In the late 1950s there was a great flood which left Tony Palmer with clear memories.

“It was about 1957 or 8, September time, and we were harvesting. We had a very bad storm, which started about 6 in the evening, and the whole valley was flooded right the way through. It reached within a foot of the opening in the oast house, where we reversed the tractor in, and we spent 48 hours up there, we couldn’t get out, stuck in the top of the oast house. We had a lot of pullets in arks, and we lost the whole lot, several thousand, from 3-4 months old to point of lay pullets. It was shortly after this that they started talking about the reservoir — whether this had a bearing on the fact that a lot of water gathered where the reservoir now is, I don’t know.”

The farm straddled a water course, with a large area shown on maps as a pond.

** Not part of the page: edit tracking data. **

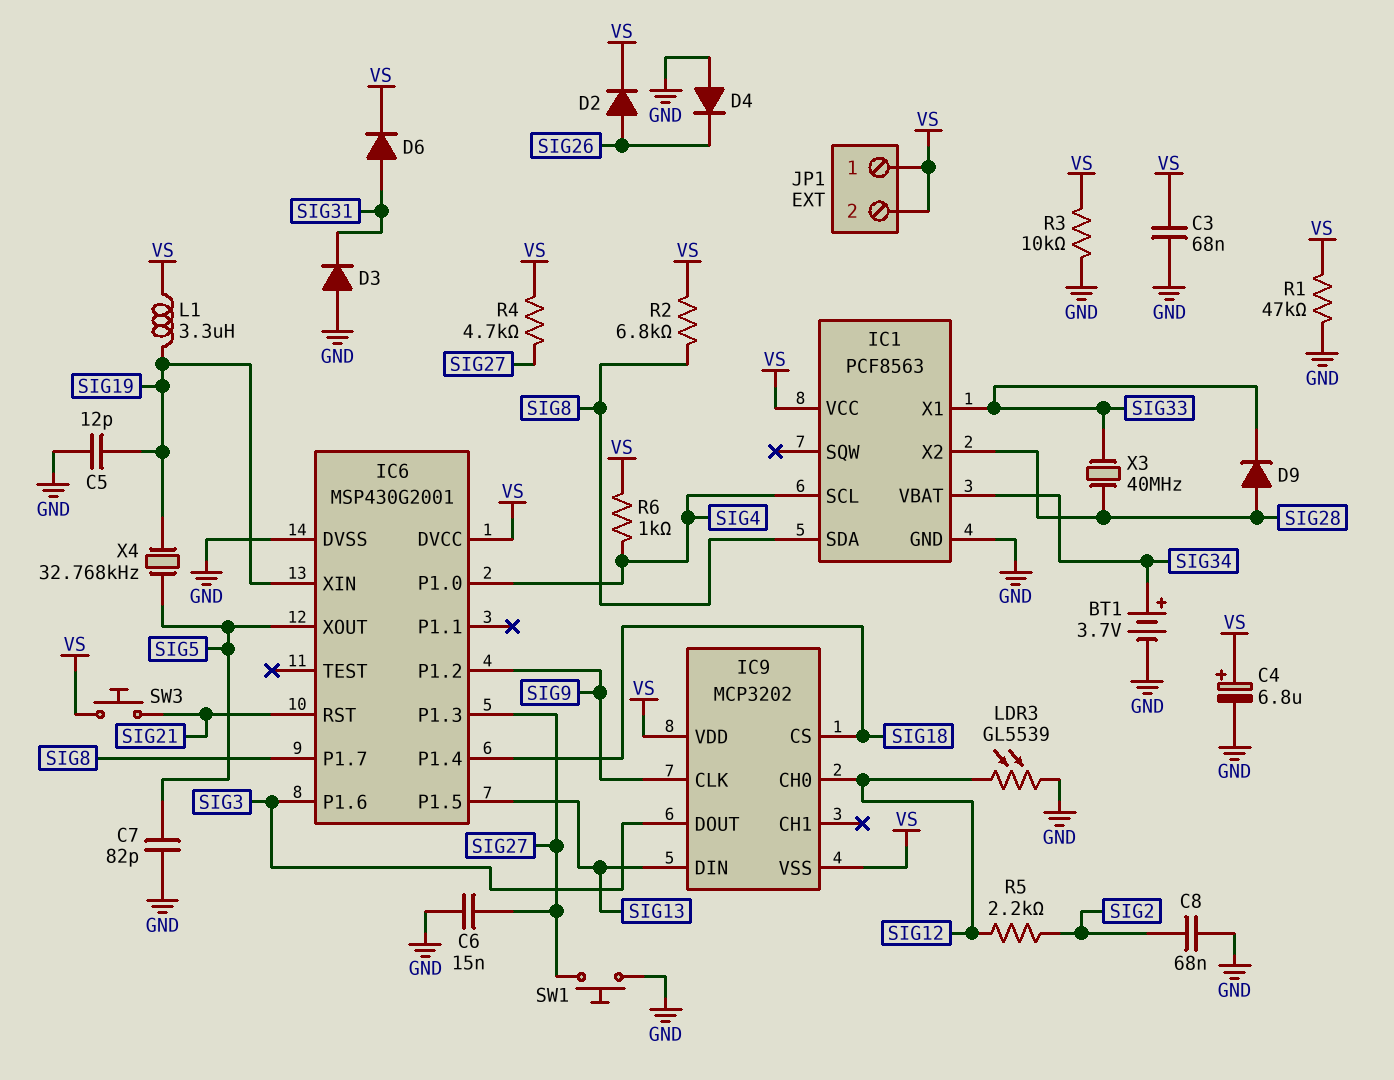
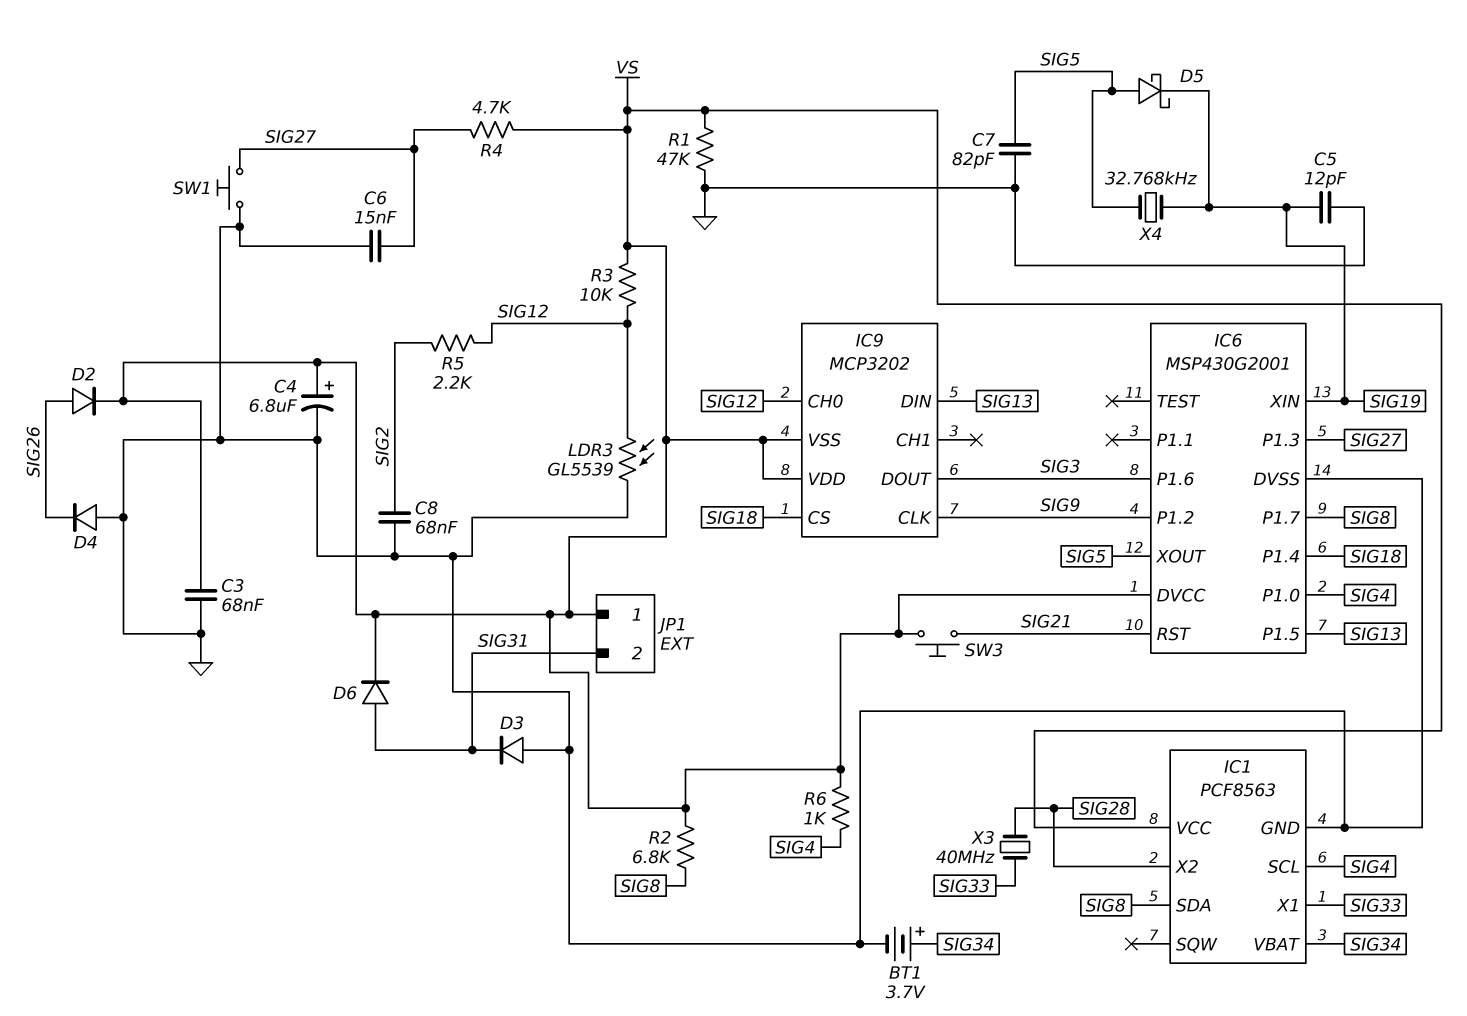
D5: none -> schottky (A SIG5, K SIG19)
D9: diode (A SIG28, K SIG33) -> none
JP1 pin 2: VS -> SIG31
L1: 3.3uH (SIG19, VS) -> none
R3: 10k (GND, VS) -> 10k (SIG12, VS)

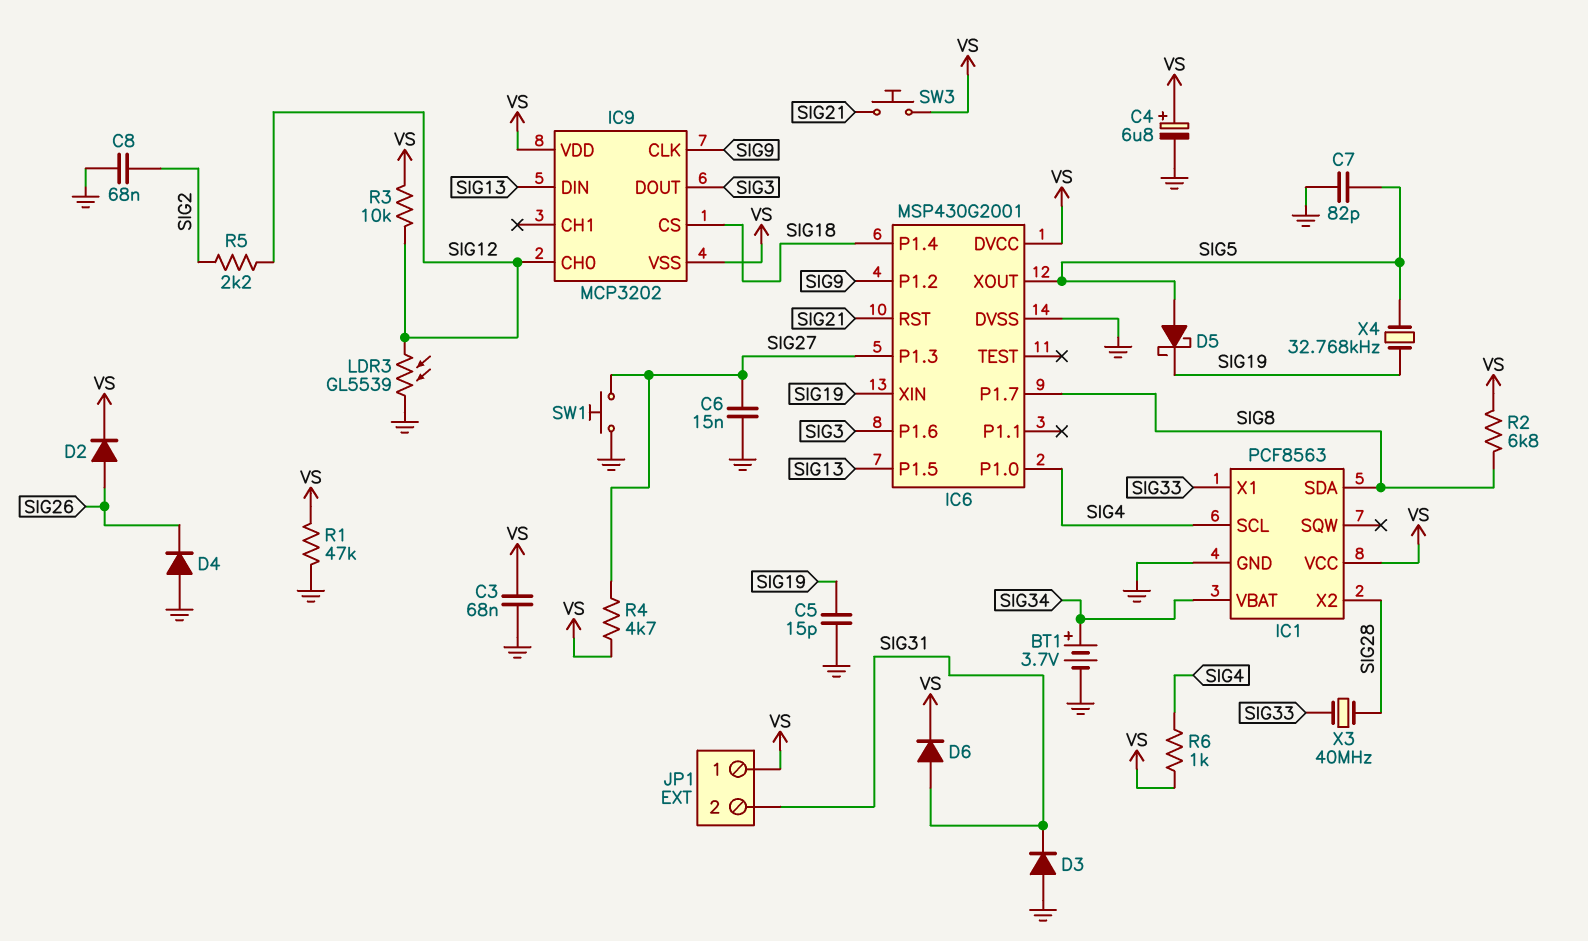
C5: 12pF (GND, SIG19) -> 15pF (GND, SIG19)

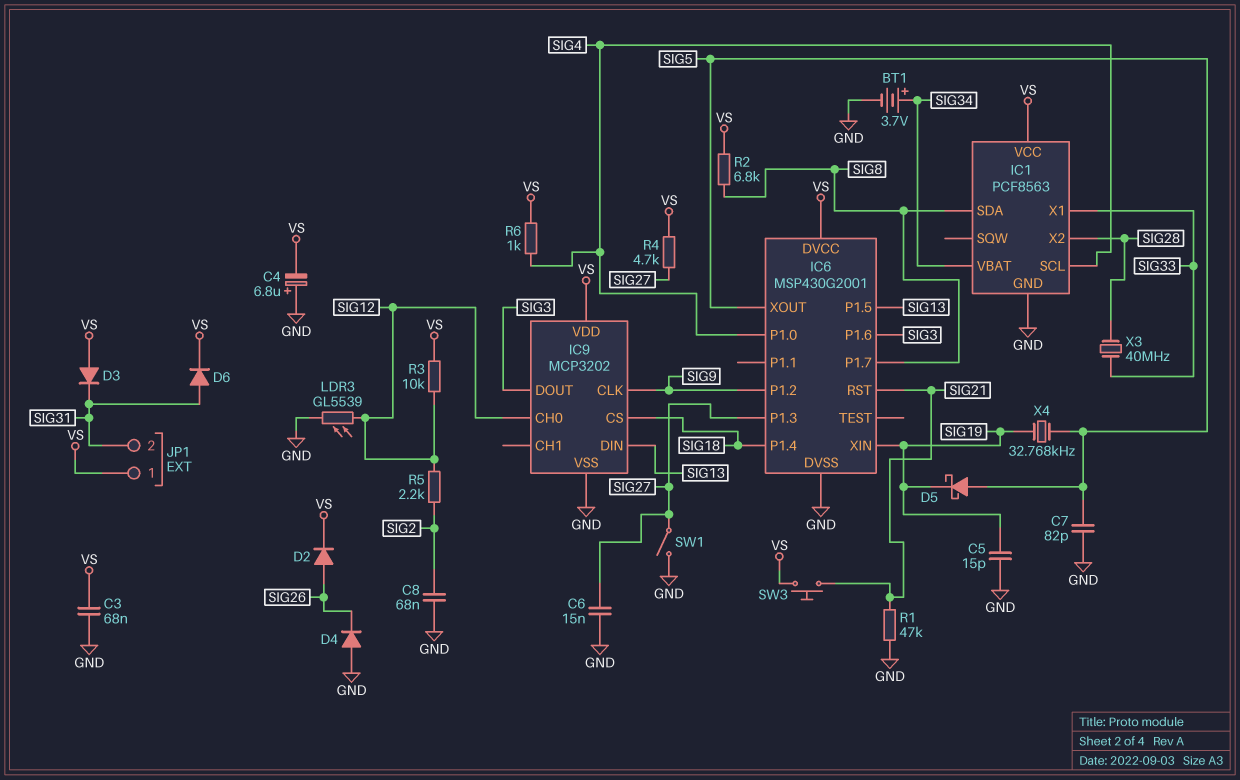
C4: 6.8uF (plus VS, minus GND) -> 6.8uF (plus GND, minus VS)
D3: diode (A GND, K SIG31) -> diode (A VS, K SIG31)
IC9 pin VSS: VS -> GND
R1: 47k (GND, VS) -> 47k (GND, SIG21)
SW1: button (GND, SIG27) -> switch (GND, SIG27)

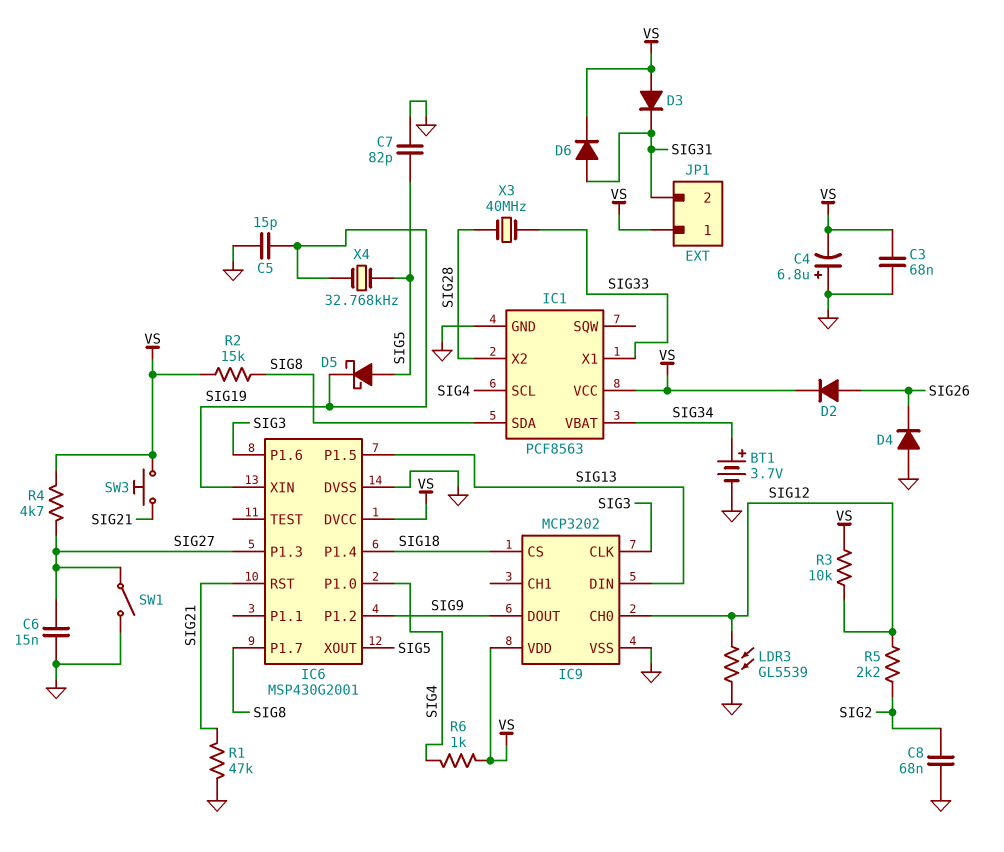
IC9 pin CLK: SIG9 -> SIG3
IC9 pin DOUT: SIG3 -> SIG9
R2: 6.8k (SIG8, VS) -> 15k (SIG8, VS)

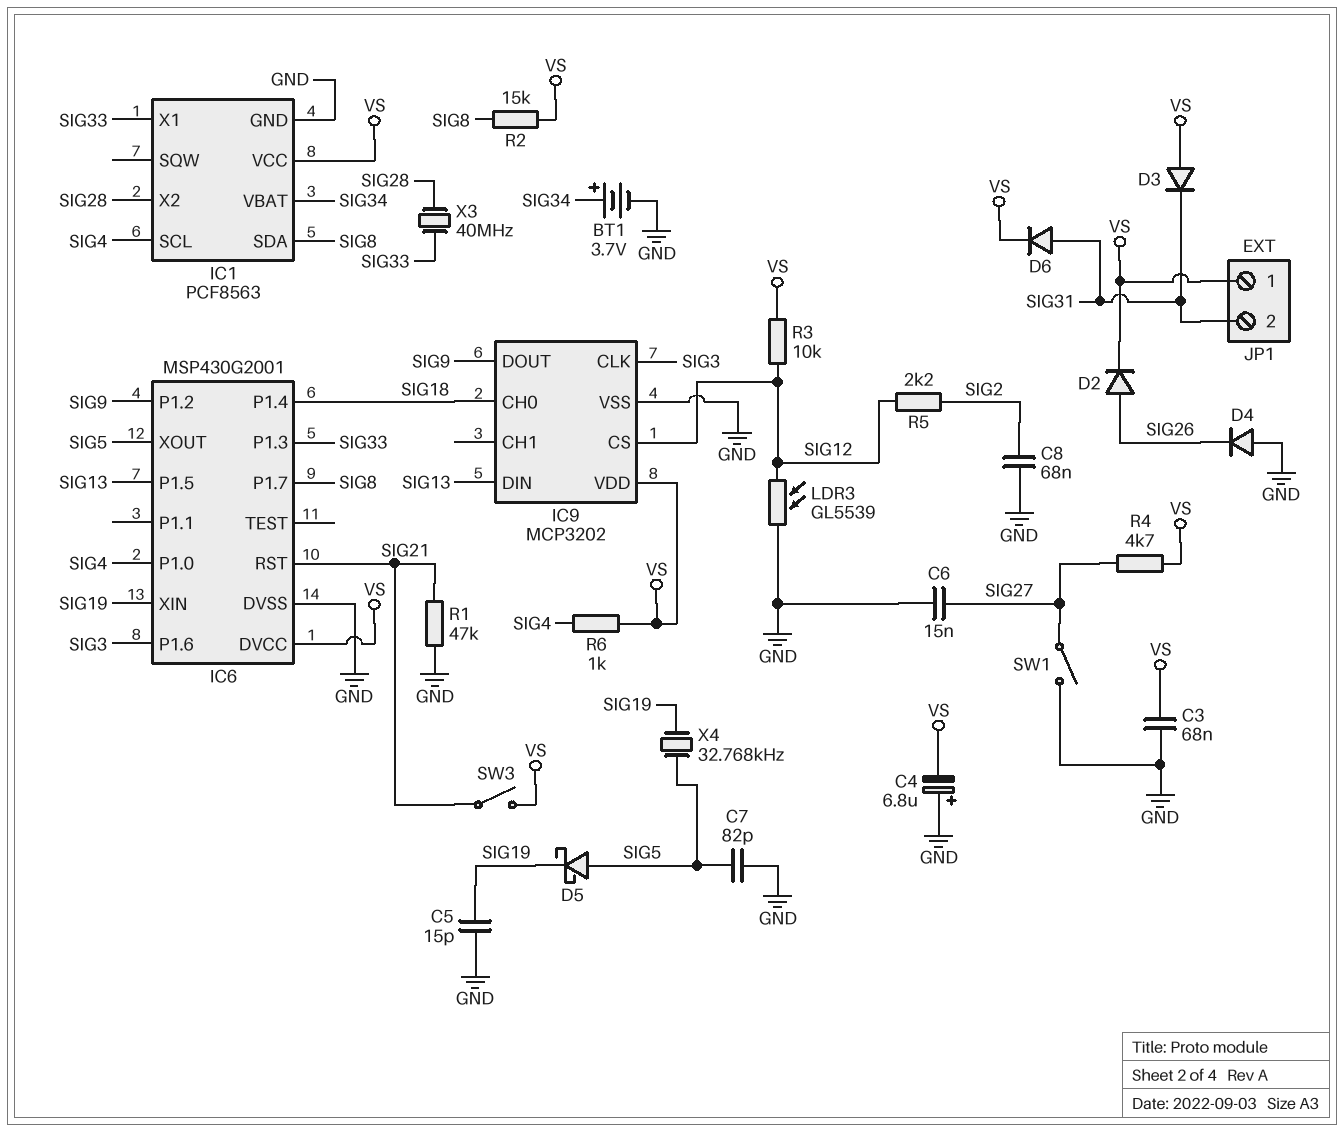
IC6 pin P1.3: SIG27 -> SIG33
IC9 pin CH0: SIG12 -> SIG18
IC9 pin CS: SIG18 -> SIG12
SW3: button (SIG21, VS) -> switch (SIG21, VS)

“There was no pond, just the stream and a swamp, a very boggy area going through to where the reservoir now starts. We could graze the area, but it was so boggy we couldn’t do anything with machinery or even the horse. It was nearly all reeds.”

Another area of the farmstead was used as a wood yard.

This was where we made all the fencing stakes and gates, and we had tar barrels there which we put the stakes in, to preserve them. The tar was a black pitch, there used to be a place at Sevenoaks market that did all farm supplies. We used to cut our own chestnut for stakes and hurdles from our own coppice.”

Mr Palmer’s memory of the house and garden is equally vivid.

“In the area to the east of the house there was a very steep bank, with old fruit apple trees on top, and two massive walnut trees behind the house. To the north was the vegetable garden. The lawns and flower gardens were kept immaculate. A path came down and out through the garden gate by the stream.”

“Even though I was young you could distinctly see that the house had a new part and an old part. I remember Mrs Barrow’s range cooker: in the summertime when we worked on the farm she used to bake cakes and bring out drinks for us, when we were working in the evenings. The cooker was called a “Beatonette”, and she used to keep it black leaded and so clean.”

“There was a wooden lean-to on the side of the house. This was the old toilets and wash house. There was a copper in there that had to be heated for hot water. The toilets were next to the house and the wash house further down. All the whites and everything were boiled in the copper, and up behind the walnut trees was where the lines were that Mrs Barrow used for the washing.”